[DATA FOR PROCESSING — start]

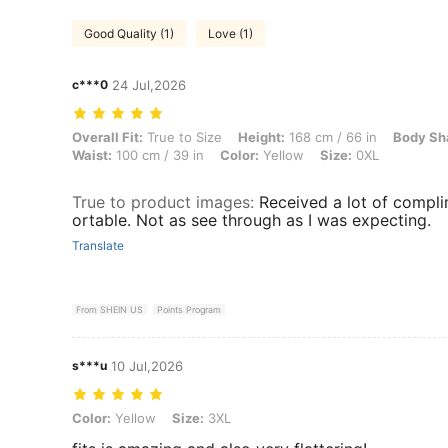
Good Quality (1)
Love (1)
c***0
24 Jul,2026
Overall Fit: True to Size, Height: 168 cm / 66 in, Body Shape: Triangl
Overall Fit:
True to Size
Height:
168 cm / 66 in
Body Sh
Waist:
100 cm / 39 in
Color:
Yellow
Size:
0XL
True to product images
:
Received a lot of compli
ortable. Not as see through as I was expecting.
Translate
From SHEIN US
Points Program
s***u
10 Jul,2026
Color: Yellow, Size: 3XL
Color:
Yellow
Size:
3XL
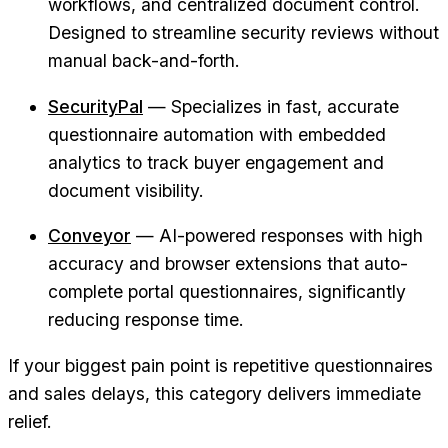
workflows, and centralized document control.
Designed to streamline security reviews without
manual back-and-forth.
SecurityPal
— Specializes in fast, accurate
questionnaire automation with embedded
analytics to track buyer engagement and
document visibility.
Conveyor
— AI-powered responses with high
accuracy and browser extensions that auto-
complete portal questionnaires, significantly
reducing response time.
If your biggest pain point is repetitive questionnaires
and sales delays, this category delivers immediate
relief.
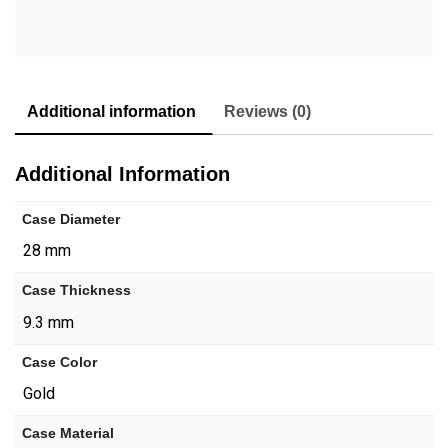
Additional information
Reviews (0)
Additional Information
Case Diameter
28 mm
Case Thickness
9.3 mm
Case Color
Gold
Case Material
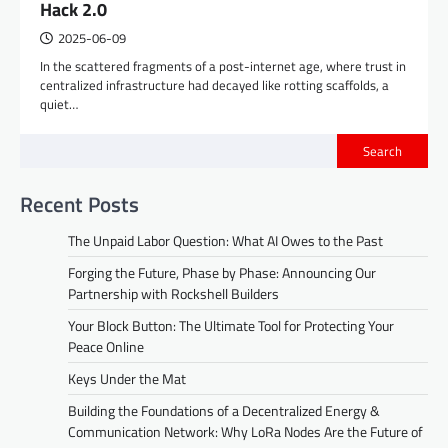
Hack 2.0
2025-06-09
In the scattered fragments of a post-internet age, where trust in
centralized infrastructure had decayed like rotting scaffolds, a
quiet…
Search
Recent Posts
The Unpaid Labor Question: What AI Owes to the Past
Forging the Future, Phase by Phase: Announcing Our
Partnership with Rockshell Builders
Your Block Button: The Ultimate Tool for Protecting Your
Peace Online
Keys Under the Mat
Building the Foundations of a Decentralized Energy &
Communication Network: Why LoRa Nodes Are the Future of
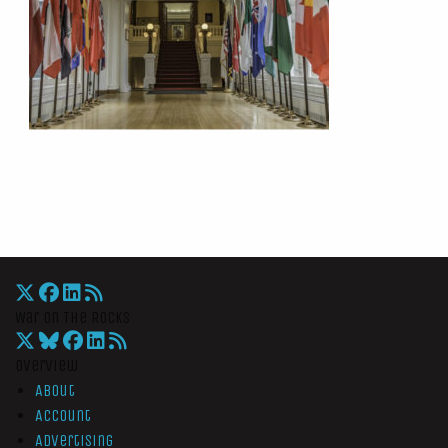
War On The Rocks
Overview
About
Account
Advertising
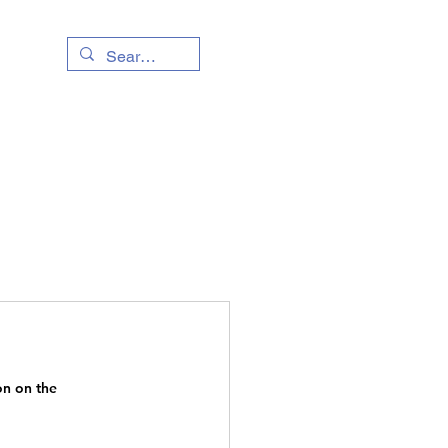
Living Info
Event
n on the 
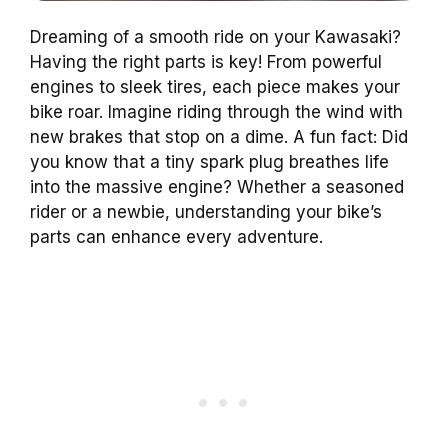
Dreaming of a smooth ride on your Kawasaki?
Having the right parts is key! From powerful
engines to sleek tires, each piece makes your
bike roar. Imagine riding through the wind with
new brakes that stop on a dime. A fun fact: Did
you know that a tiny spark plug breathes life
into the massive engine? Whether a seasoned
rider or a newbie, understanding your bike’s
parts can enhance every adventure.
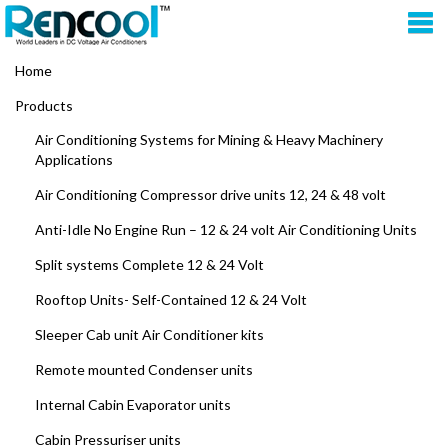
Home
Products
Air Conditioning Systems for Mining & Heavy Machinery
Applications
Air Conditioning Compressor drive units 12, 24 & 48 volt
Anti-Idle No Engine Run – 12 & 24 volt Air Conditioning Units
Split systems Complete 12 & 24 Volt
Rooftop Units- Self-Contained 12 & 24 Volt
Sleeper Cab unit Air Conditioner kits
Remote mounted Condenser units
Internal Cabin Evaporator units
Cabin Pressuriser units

[DATA FOR PROCESSING — finish]

◆ THE TASK: Would you please filter the lines above and copy every one that includes "Overall"?

◆ COMPLETED EXERCISE:
Overall Fit: True to Size, Height: 168 cm / 66 in, Body Shape: Triangl
Overall Fit:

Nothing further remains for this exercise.